These are all valid methods to qualify DATE
or TIMESTAMP
values within a range using a WHERE
filter:
market_date BETWEEN '2020-01-01' AND '2020-12-31'
EXTRACT(YEAR FROM market_date) = 2020
DATE_TRUNC('YEAR', market_date) = '2020-01-01'
market_date >= '2020-01-01' AND market_date <= '2020-12-31'
The only additional thing to note is that DATE_TRUNC
returns a TIMESTAMP
data type which can be cast back to a regular DATE
using the ::DATE
notation when used in a SELECT
query.
BETWEEN
Boundaries
An additional note for question 5 - the boundaries for the BETWEEN
clause must be earlier-date-first
AND later-date-second
See what happens when you reverse the order of the DATE
boundaries using the query below - does it match your expectation?
Click here to see the "wrong" code!
SELECT
AVG(price)
FROM trading.prices
WHERE ticker = 'BTC'
AND market_date BETWEEN '2020-12-31' AND '2020-01-01';
Rounding Floats/Doubles
In PostgreSQL - we cannot apply the ROUND
function directly to approximate FLOAT
or DOUBLE PRECISION
data types.
Instead we will need to cast any outputs from functions such as AVG
to an exact NUMERIC
data type before we can use it with other approximation functions such as ROUND
In question 6 - if we were to remove our ::NUMERIC
from our query - we would run into this error:
ERROR: function round(double precision, integer) does not exist
LINE 3: ROUND(AVG(price), 2) AS average_eth_price
^
HINT: No function matches the given name and argument types.
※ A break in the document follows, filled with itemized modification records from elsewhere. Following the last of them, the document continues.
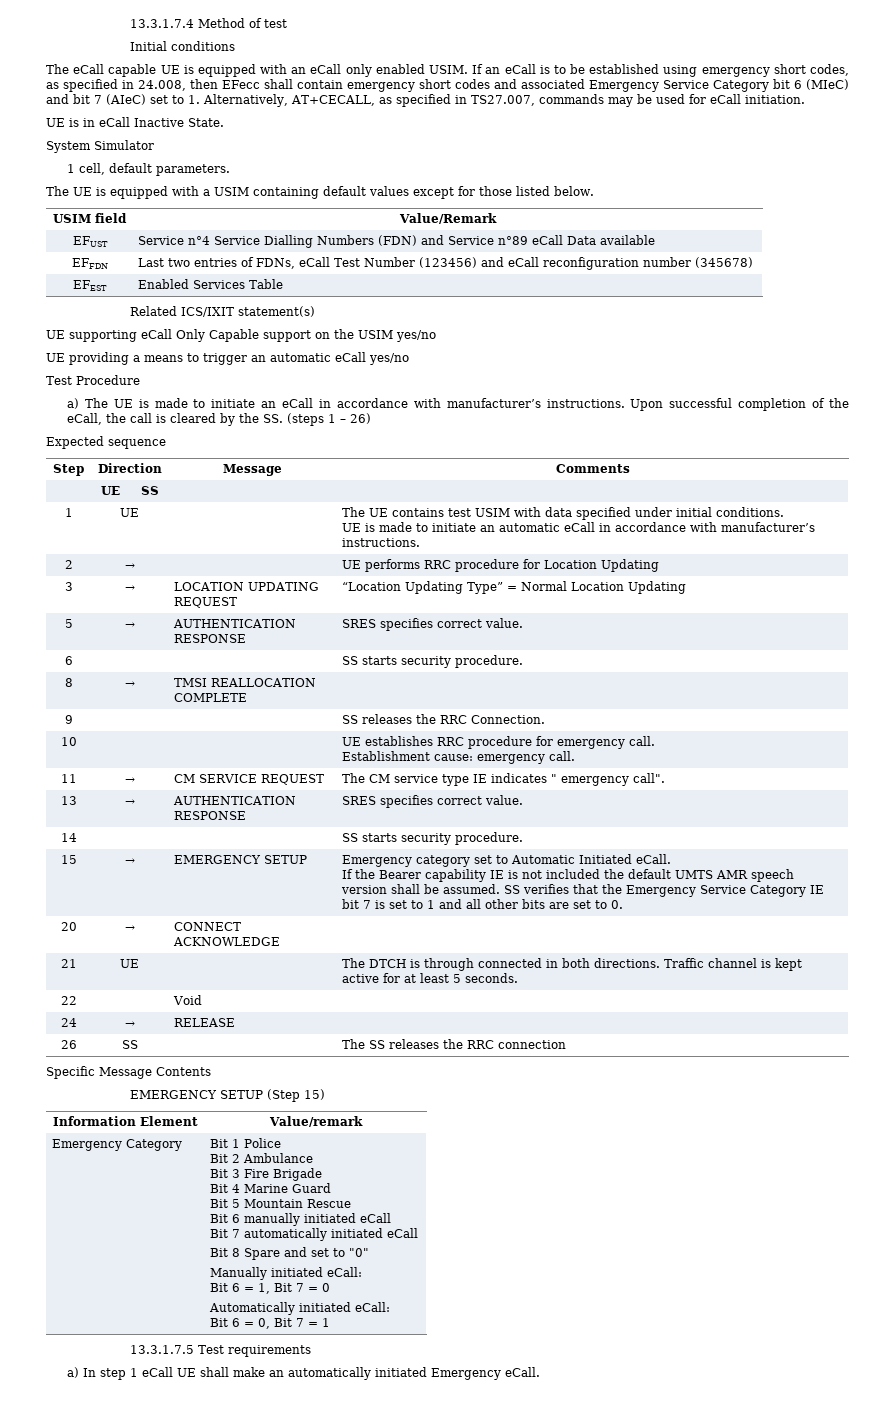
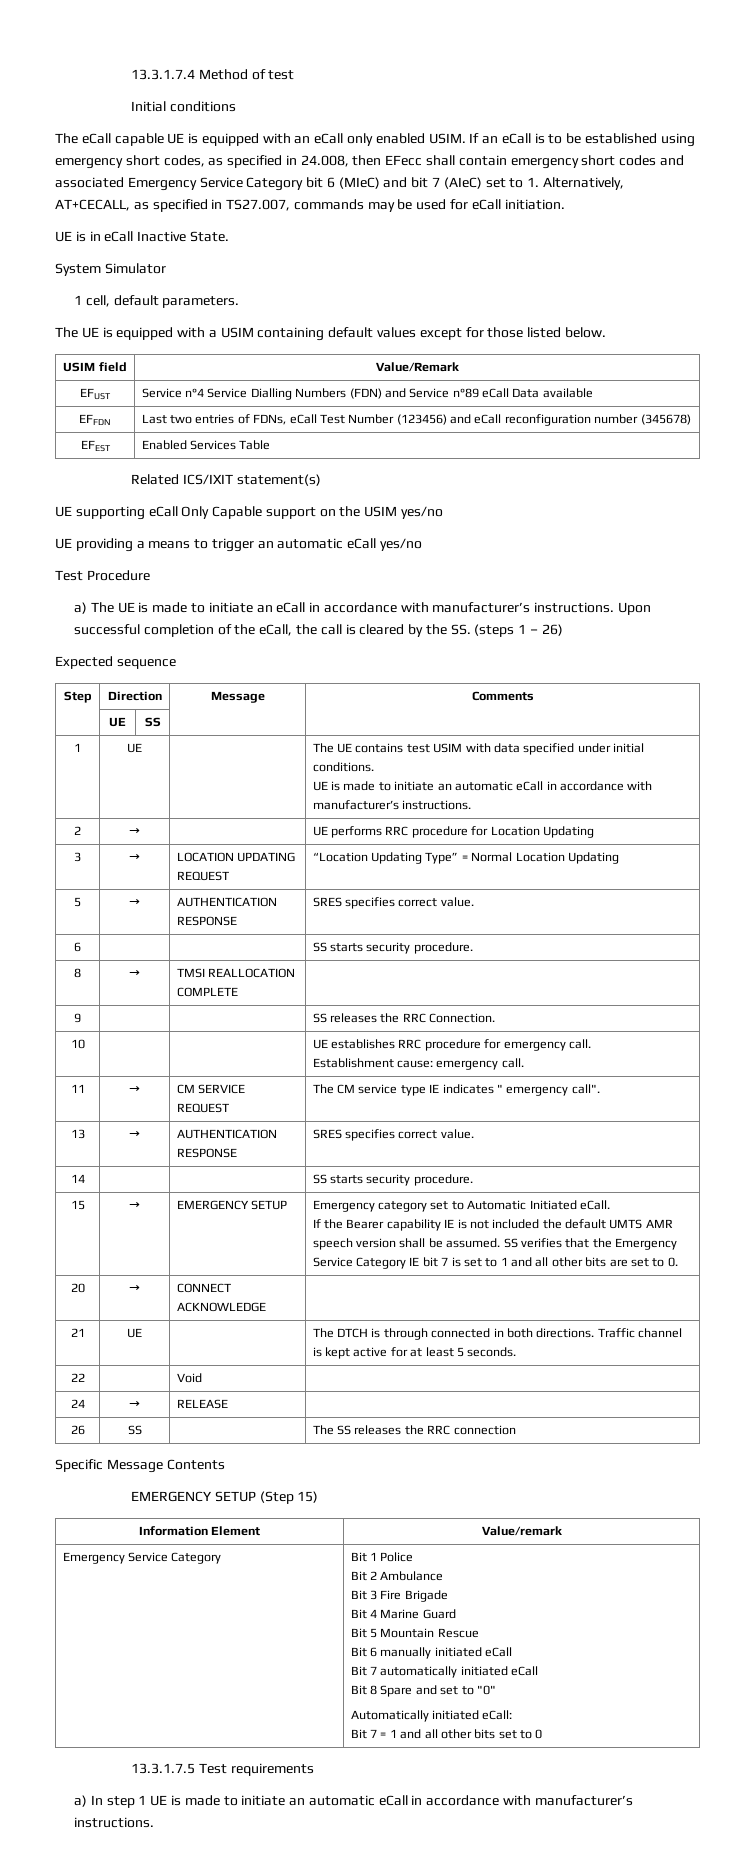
(123, 1145) none -> [128,1552,169,1562] Service
[210,1267,363,1280] [210,1283,331,1294] // Manually initiated eCall: // Bit 6 = 1, Bit 7 = 0 -> (496, 1690) none
[232,1318,293,1329] 6 = 0, Bit -> (367, 1734) none
(331, 1322) none -> [400,1729,543,1739] and all other bits set to 0
[142,1367,541,1380] eCall UE shall make an automatically initiated Emergency eCall. -> [150,1795,633,1806] [74,1817,155,1828] UE is made to initiate an automatic eCall in accordance with manufacturer’s instructions.

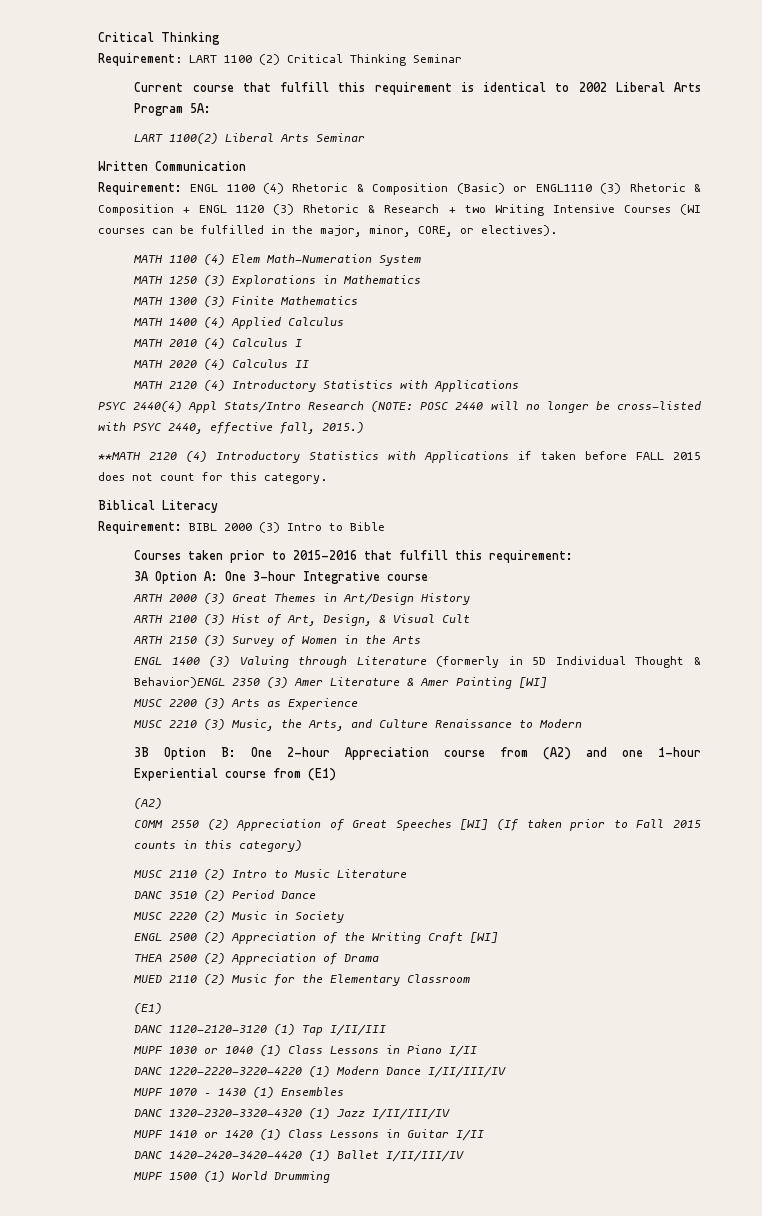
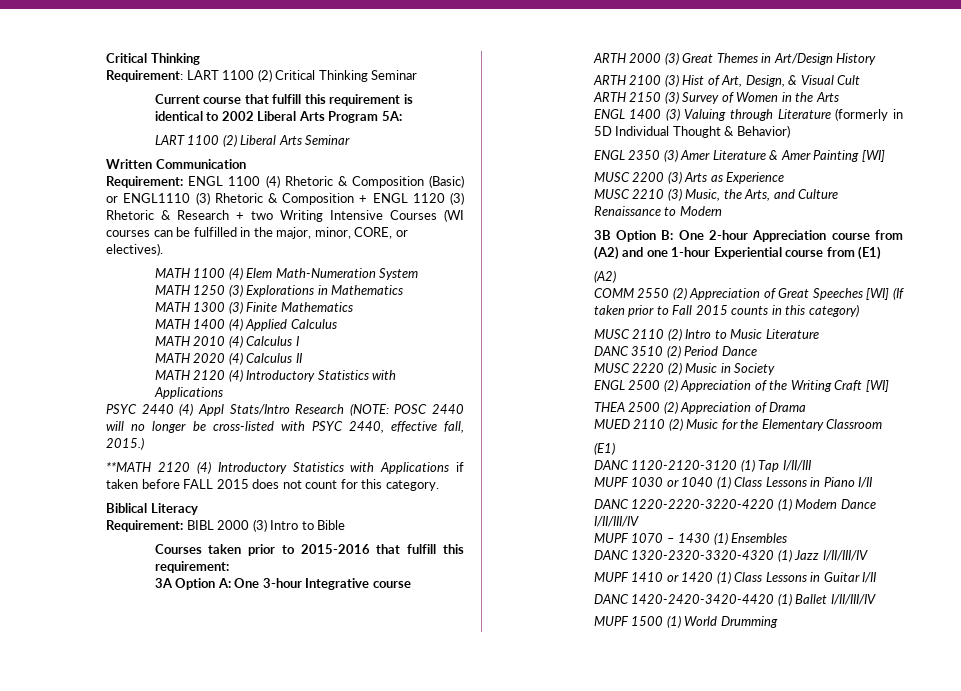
[169,133,219,144] 1100(2) -> [187,134,237,147] 1100 (2)
[132,401,182,412] 2440(4) -> [141,403,194,416] 2440 (4)
[134,677,226,688] Behavior)ENGL -> [736,125,790,138] [593,150,625,160] Behavior) // ENGL

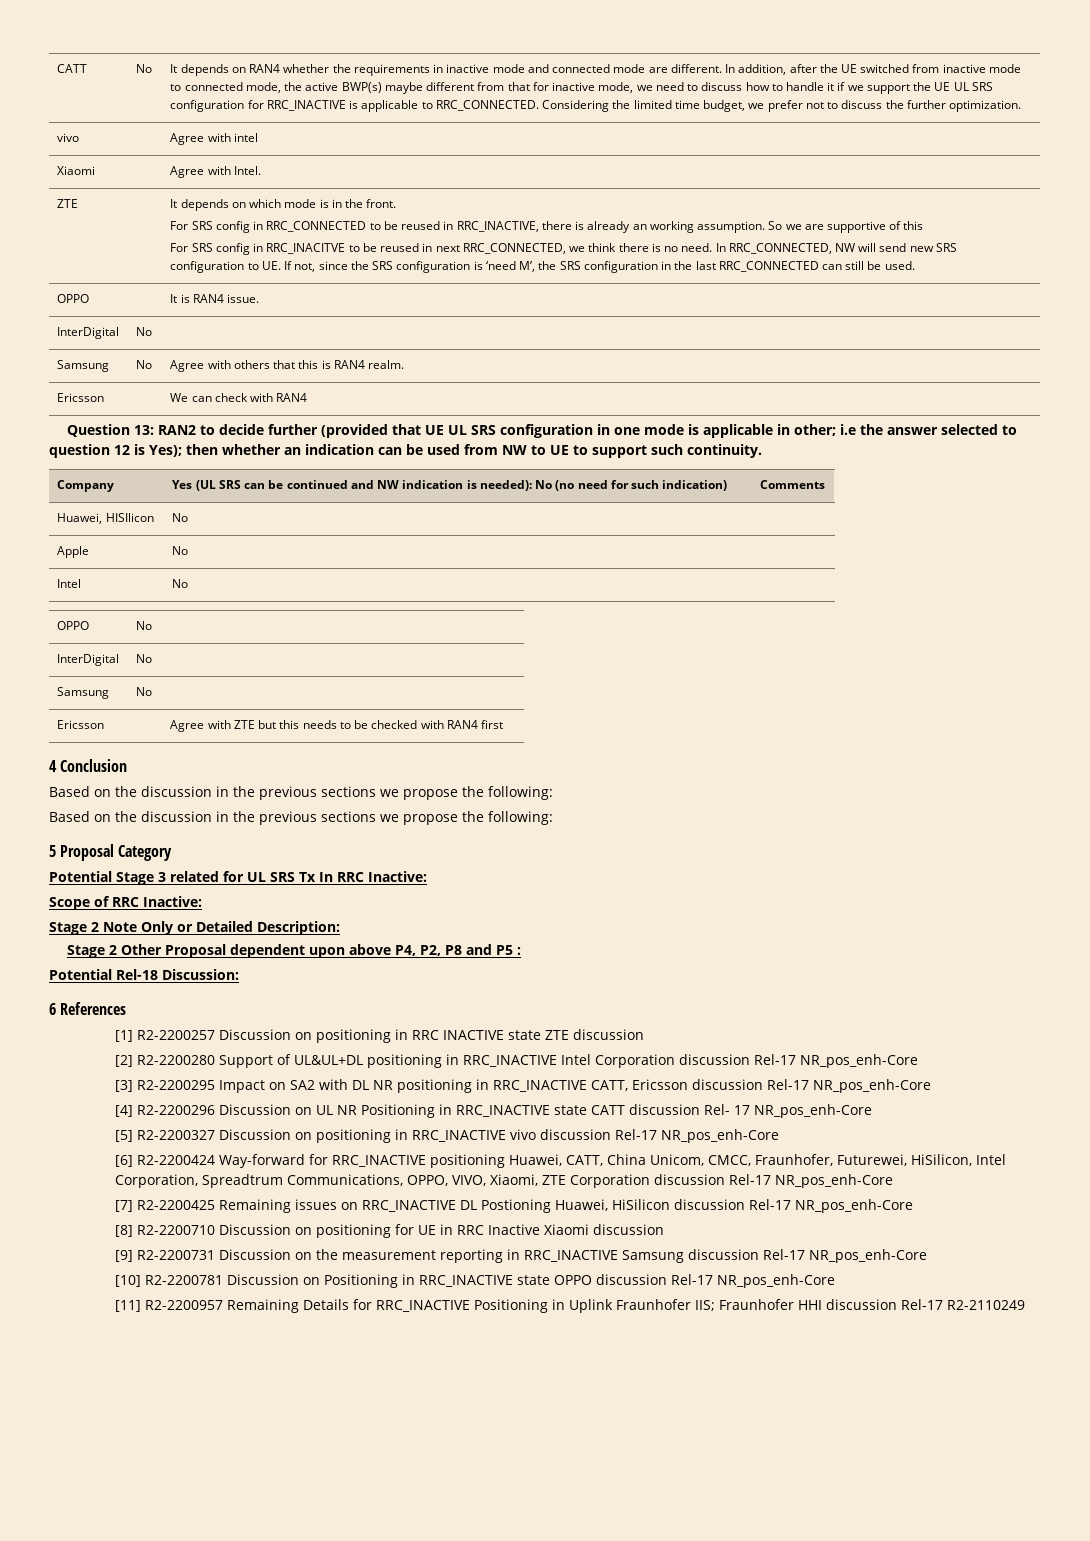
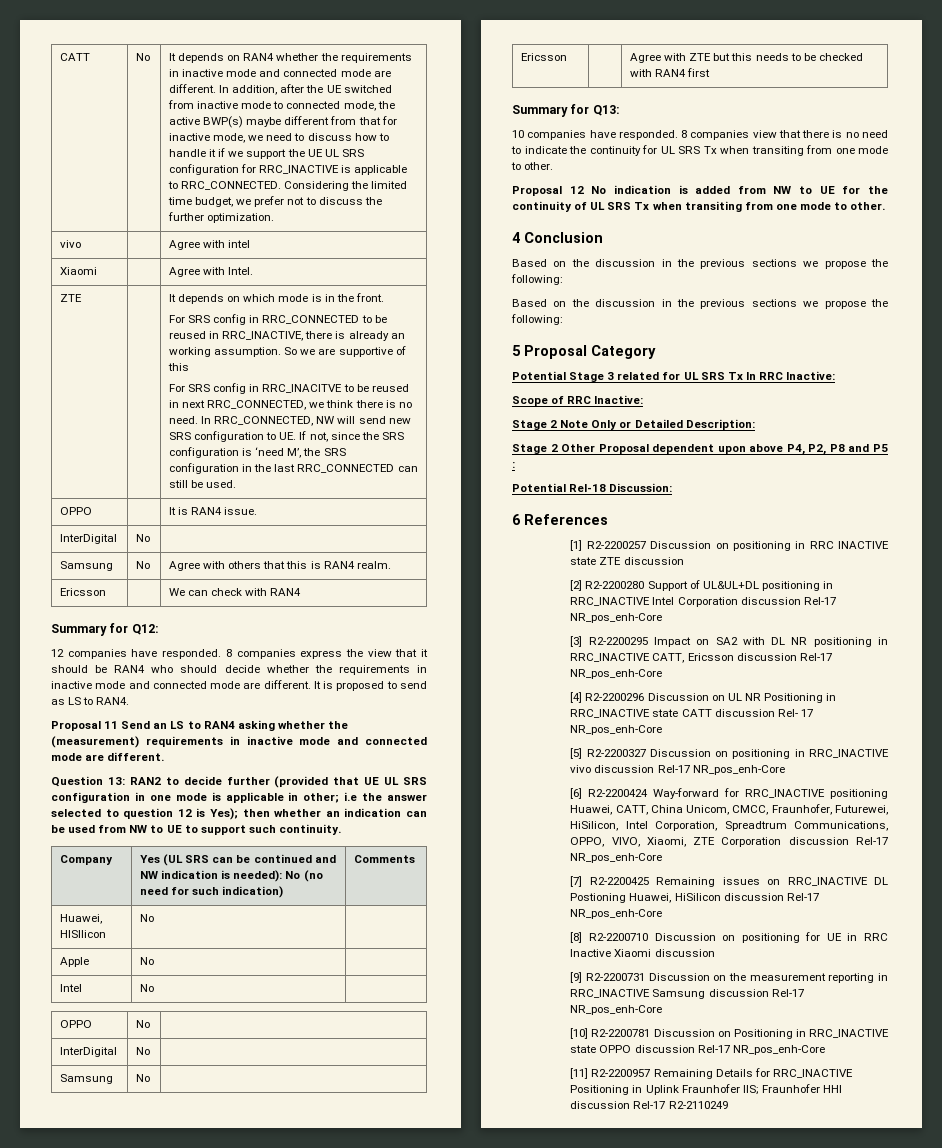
(308, 397) none -> [51,623,159,636] [51,649,428,659] [51,665,427,675] [51,680,427,691] [51,697,130,705] [51,720,348,731] [51,736,427,748] [51,752,165,761] // Summary for Q12: // 12 companies have responded. 8 companies express the view that it should be RAN4 who should decide whether the requirements in inactive mode and connected mode are different. It is proposed to send as LS to RAN4. // Proposal 11 Send an LS to RAN4 asking whether the (measurement) requirements in inactive mode and connected mode are different.
(504, 724) none -> [512,104,620,117] [512,130,888,140] [511,145,888,156] [511,162,554,170] [512,185,888,196] [512,201,886,212] // Summary for Q13: // 10 companies have responded. 8 companies view that there is no need to indicate the continuity for UL SRS Tx when transiting from one mode to other. // Proposal 12 No indication is added from NW to UE for the continuity of UL SRS Tx when transiting from one mode to other.

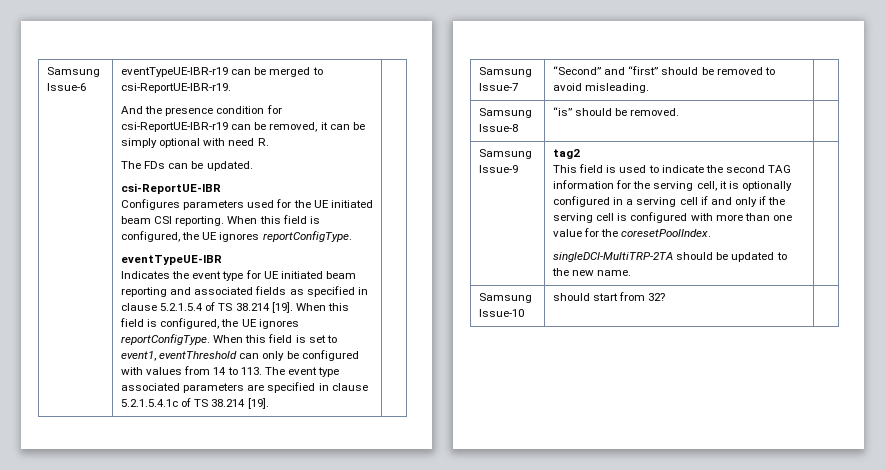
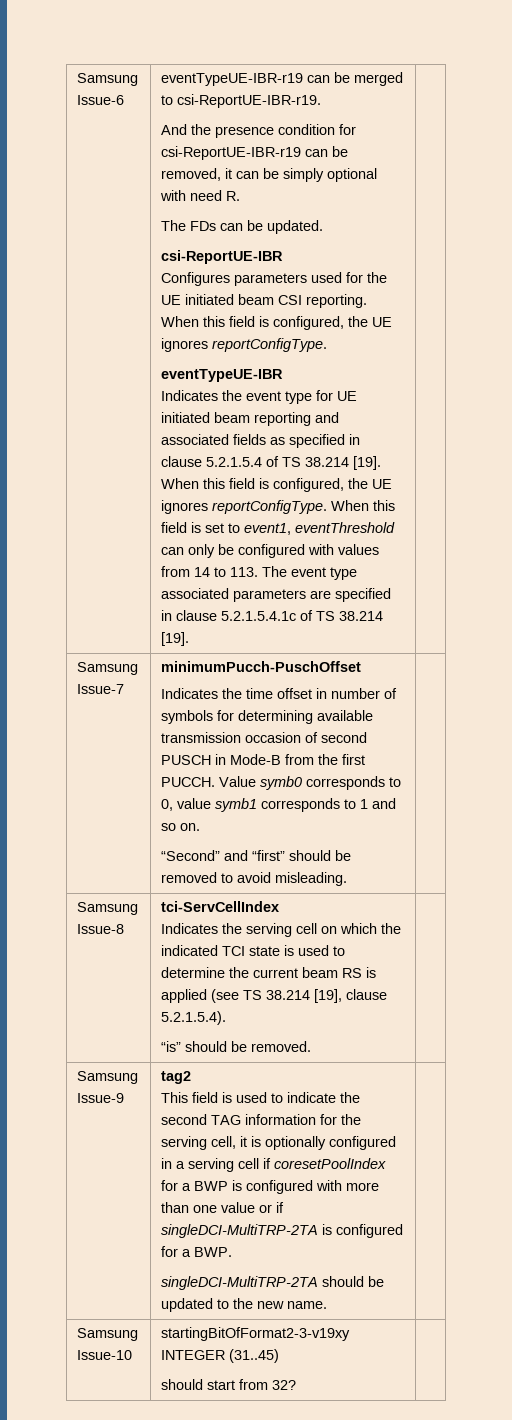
(519, 87) none -> [161,661,362,672] [161,688,398,699] [161,710,374,724] [161,732,368,743] [161,754,366,765] [161,776,402,790] [161,798,397,812] [161,823,201,831] minimumPucch-PuschOffset // Indicates the time offset in number of symbols for determining available transmission occasion of second PUSCH in Mode-B from the first PUCCH. Value symb0 corresponds to 0, value symb1 corresponds to 1 and so on. //
(519, 128) none -> [161,901,280,912] [161,923,402,937] [161,945,346,956] [161,967,377,978] [161,989,388,1003] [161,1011,227,1025] tci-ServCellIndex // Indicates the serving cell on which the indicated TCI state is used to determine the current beam RS is applied (see TS 38.214 [19], clause 5.2.1.5.4). //
[710,196,786,207] [553,213,615,223] and only if the serving cell -> [274,1158,387,1169] [161,1180,229,1191] coresetPoolIndex for a BWP
[584,228,712,237] for the coresetPoolIndex. -> [259,1202,285,1213] [161,1224,404,1238] [161,1246,233,1257] or if singleDCI-MultiTRP-2TA is configured for a BWP.
(525, 313) none -> [161,1327,351,1341] [161,1349,280,1363] startingBitOfFormat2-3-v19xy INTEGER (31..45) //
You might need to add explicit type casts.
You can try this yourself by running the below code snippet with the ::NUMERIC
removed:
Click here to see the "wrong" code!
SELECT
DATE_TRUNC('MON', market_date) AS month_start,
ROUND(AVG(price), 2) AS average_eth_price
FROM trading.prices
WHERE EXTRACT(YEAR FROM market_date) = 2020
GROUP BY month_start
ORDER BY month_start;
Integer Floor Division
In question 5 - when dividing values in SQL it is very important to consider the data types of the numerator (the number on top) and the denominator (the number on the bottom)
When there is an INTEGER
/ INTEGER
as there is in this case - SQL will default to FLOOR
division in this case!
You can try running the same query as the solution to question 5 above - but this time remove the 2 instances of ::NUMERIC
and the decimal place rounding to see what happens!
This is a super common error found in SQL queries and we usually recommend casting either the numerator or the denominator as a NUMERIC
type using the shorthand ::NUMERIC
syntax to ensure that you will avoid the dreaded integer floor division!
Click here to see the "wrong" code!
SELECT
ticker,
SUM(CASE WHEN price > open THEN 1 ELSE 0 END) / COUNT(*) AS breakout_percentage,
SUM(CASE WHEN price < open THEN 1 ELSE 0 END) / COUNT(*) AS non_breakout_percentage
FROM trading.prices
WHERE market_date >= '2019-01-01' AND market_date <= '2019-12-31'
GROUP BY ticker;